YOUR TASK: Please quote every line of the records below without changing anything, and leave the pictures out.
begin EXTRACTED ENTRIES
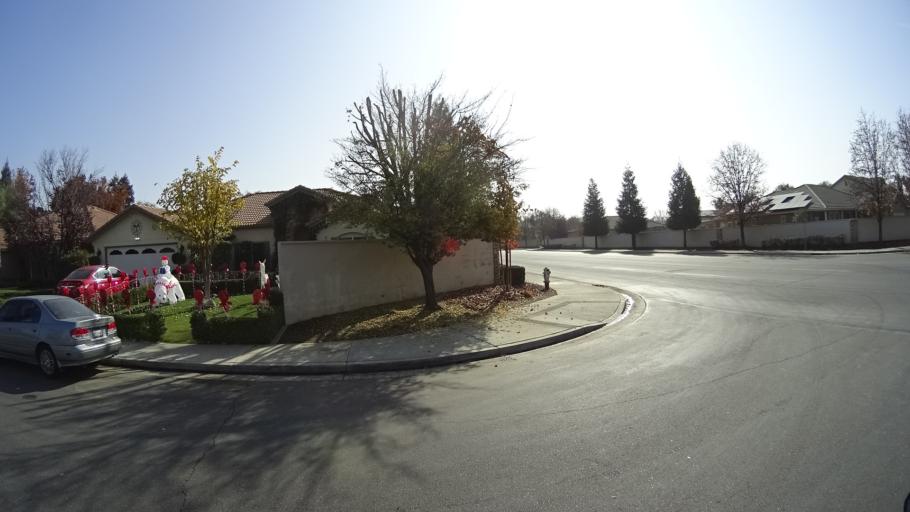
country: US
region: California
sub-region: Kern County
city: Greenacres
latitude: 35.4245
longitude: -119.1178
end EXTRACTED ENTRIES
EXERCISE ANSWER:
country: US
region: California
sub-region: Kern County
city: Greenacres
latitude: 35.4245
longitude: -119.1178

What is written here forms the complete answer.